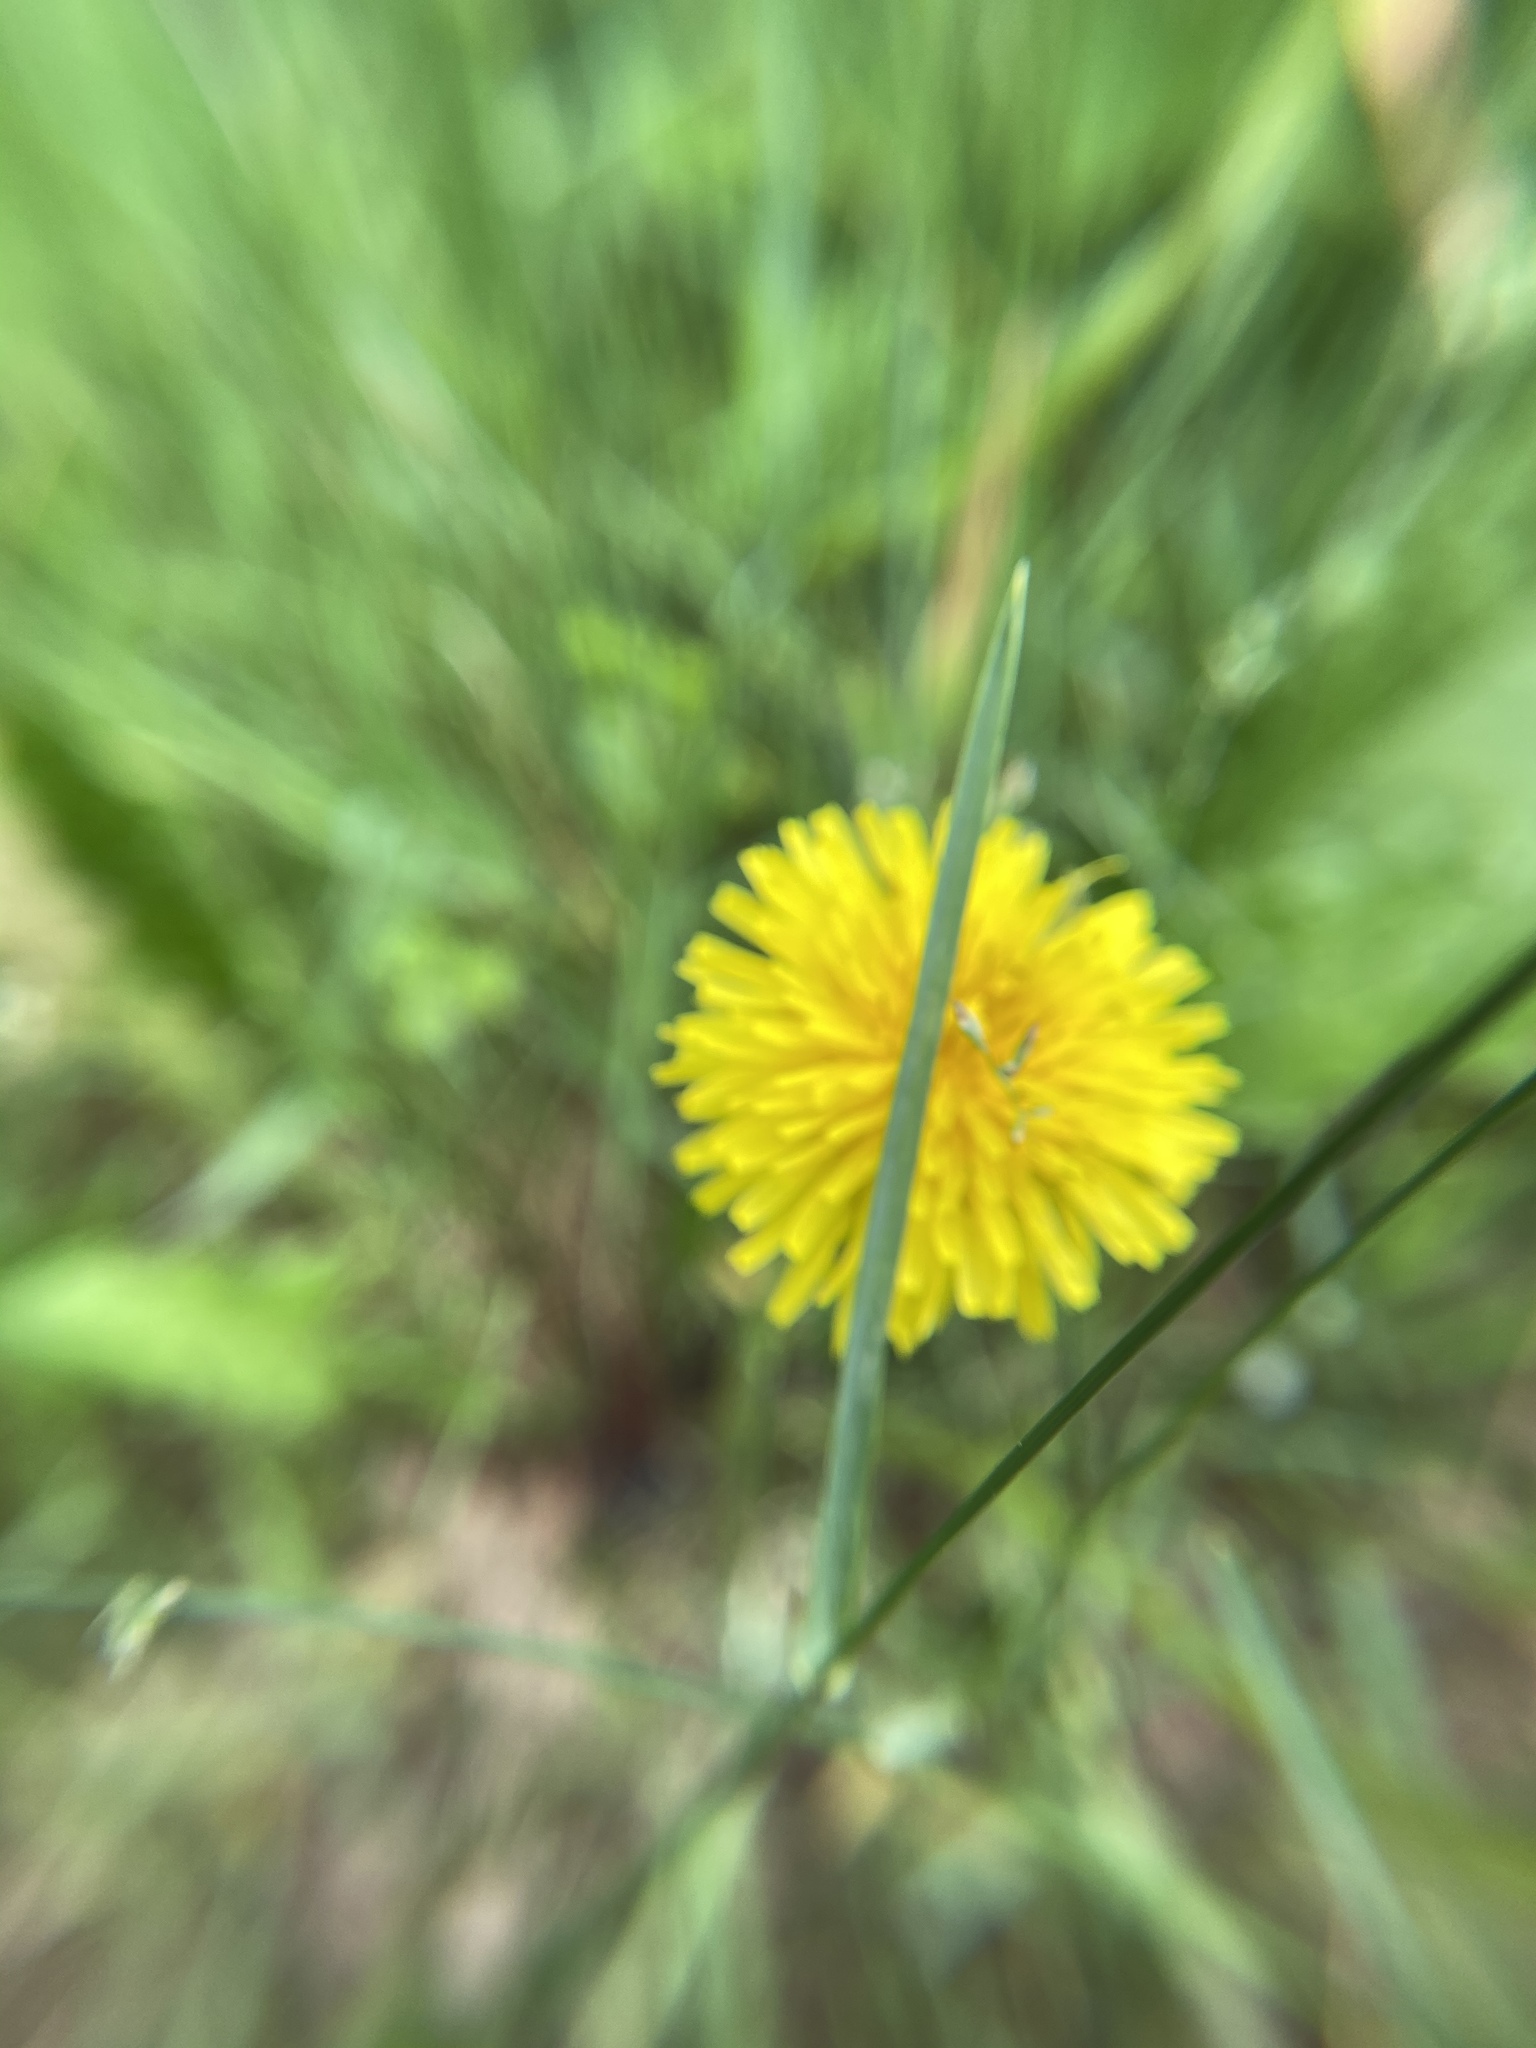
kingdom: Plantae
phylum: Tracheophyta
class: Magnoliopsida
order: Asterales
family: Asteraceae
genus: Taraxacum
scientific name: Taraxacum officinale
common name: Common dandelion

WHAT YOU HAVE TO DO — Reproduce every line of text from the items above without any change, and leave the pictures out.

ANSWER BELOW —
kingdom: Plantae
phylum: Tracheophyta
class: Magnoliopsida
order: Asterales
family: Asteraceae
genus: Taraxacum
scientific name: Taraxacum officinale
common name: Common dandelion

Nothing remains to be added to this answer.